--- TASK DATA Enclosed Below ---

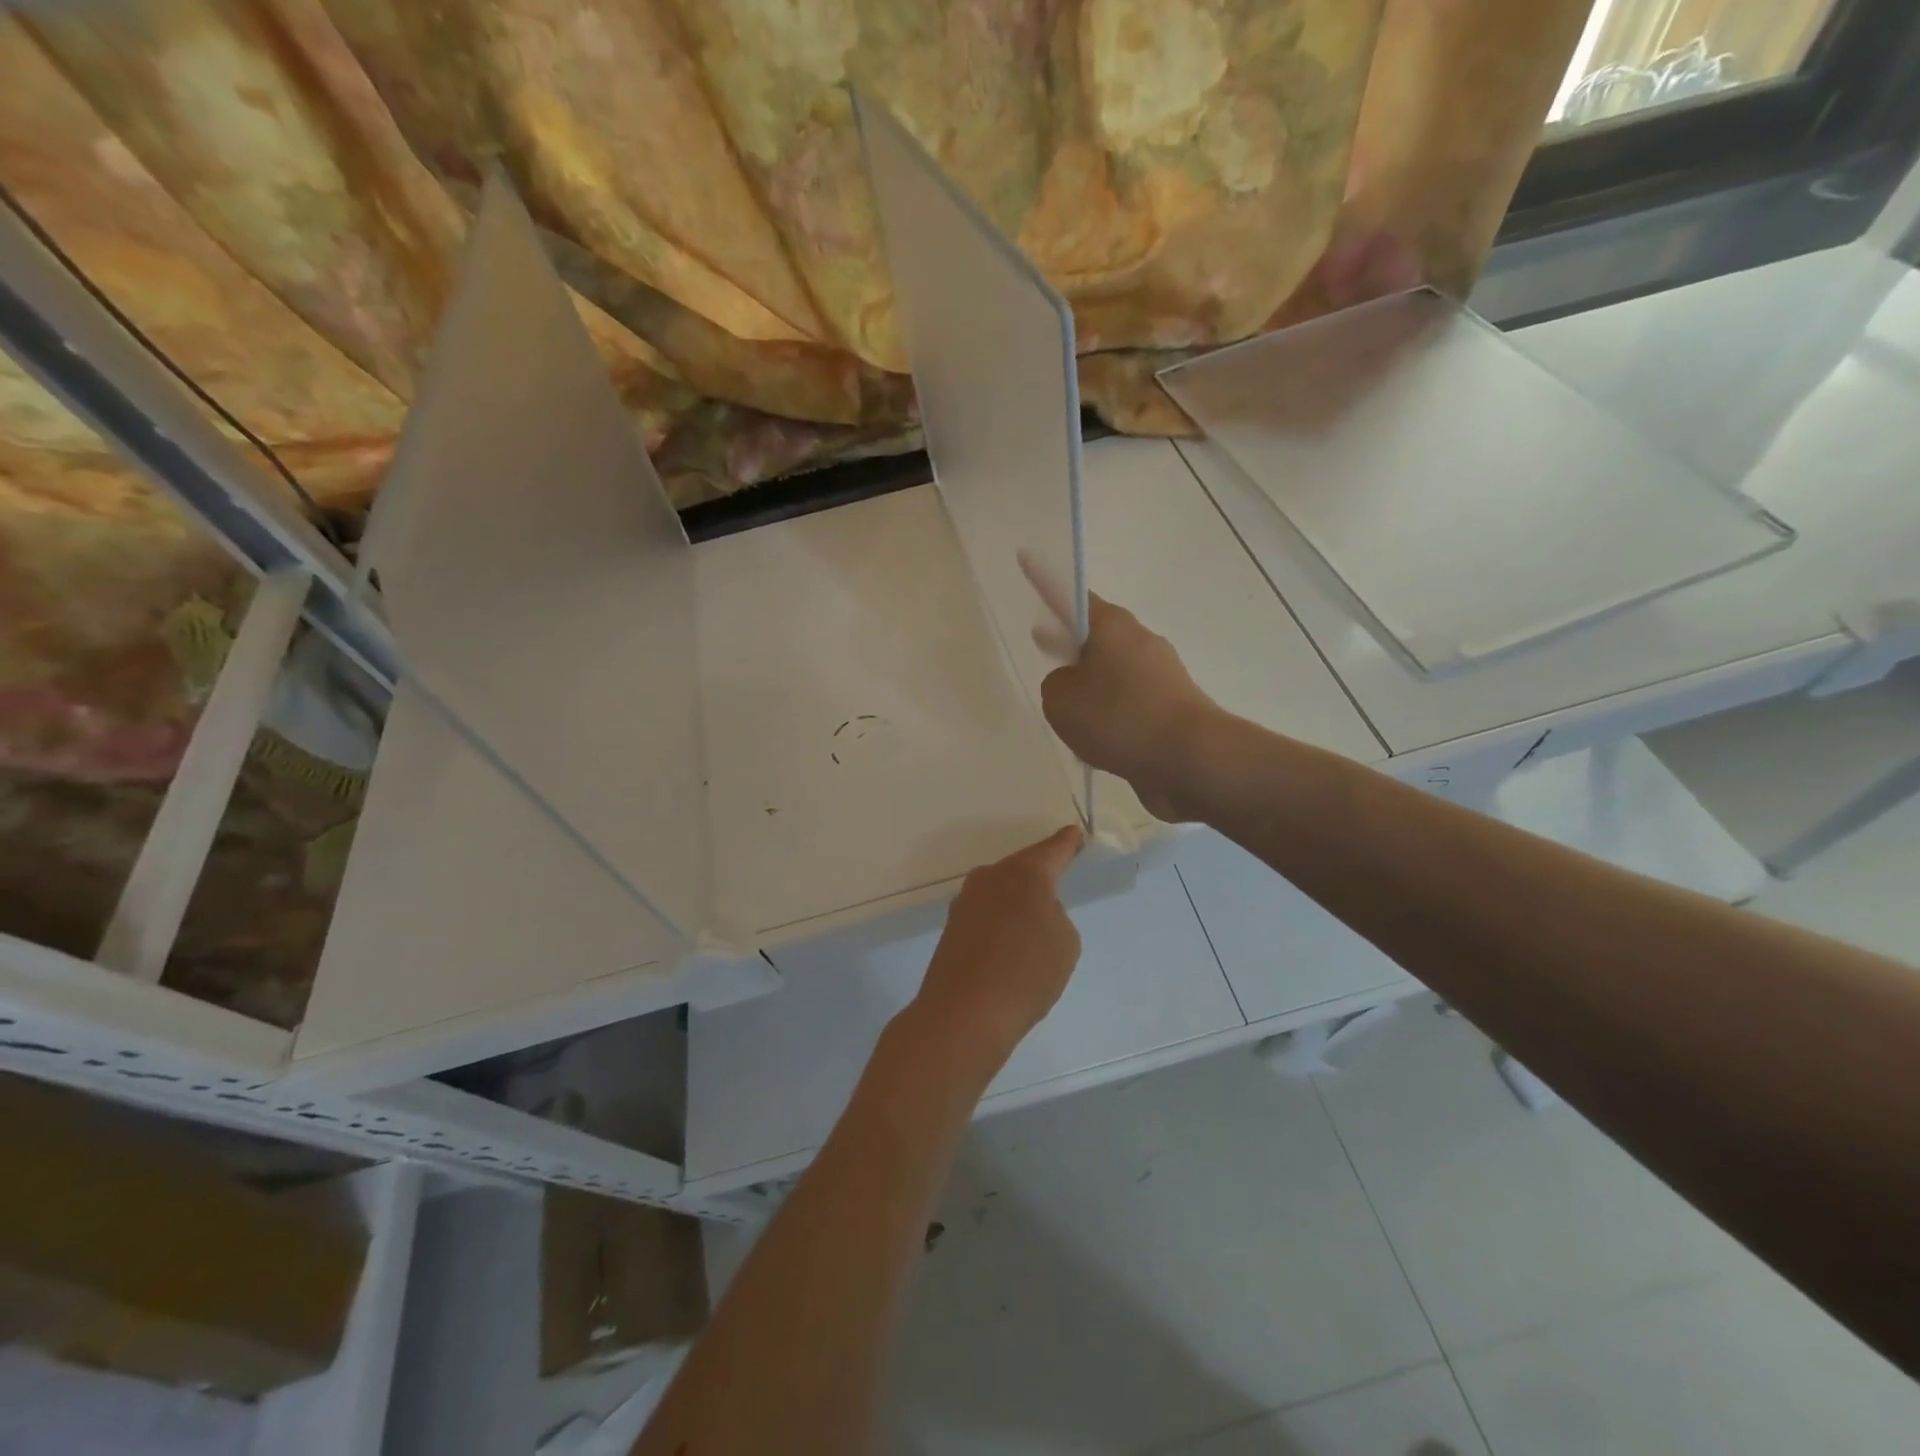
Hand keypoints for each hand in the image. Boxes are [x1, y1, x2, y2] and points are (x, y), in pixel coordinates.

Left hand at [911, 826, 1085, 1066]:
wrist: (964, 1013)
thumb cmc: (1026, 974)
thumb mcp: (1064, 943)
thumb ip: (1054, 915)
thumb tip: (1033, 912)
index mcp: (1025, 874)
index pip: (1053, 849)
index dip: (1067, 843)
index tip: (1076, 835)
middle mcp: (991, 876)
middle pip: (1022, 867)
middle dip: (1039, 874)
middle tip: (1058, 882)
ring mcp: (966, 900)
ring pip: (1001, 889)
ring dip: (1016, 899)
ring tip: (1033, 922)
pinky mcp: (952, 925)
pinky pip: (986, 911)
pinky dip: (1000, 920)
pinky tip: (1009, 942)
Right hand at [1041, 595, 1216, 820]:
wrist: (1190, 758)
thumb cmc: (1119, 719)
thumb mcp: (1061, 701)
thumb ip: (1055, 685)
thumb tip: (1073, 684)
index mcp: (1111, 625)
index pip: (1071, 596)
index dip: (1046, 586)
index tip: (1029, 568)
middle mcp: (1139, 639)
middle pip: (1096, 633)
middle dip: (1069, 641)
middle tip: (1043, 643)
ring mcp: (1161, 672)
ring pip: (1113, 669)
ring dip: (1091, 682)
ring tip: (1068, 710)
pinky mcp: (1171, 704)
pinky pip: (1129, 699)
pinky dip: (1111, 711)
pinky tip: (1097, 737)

--- End of Enclosed TASK DATA ---

> _THE PROBLEM_: Please return every line of the records above that contains the word "hand".

> _EXERCISE OUTPUT_:
Hand keypoints for each hand in the image. Boxes are [x1, y1, x2, y2] and points are (x, y), in pixel coordinates.
Left hand at [911, 826, 1085, 1066]:
Right hand at [1041, 595, 1216, 820]:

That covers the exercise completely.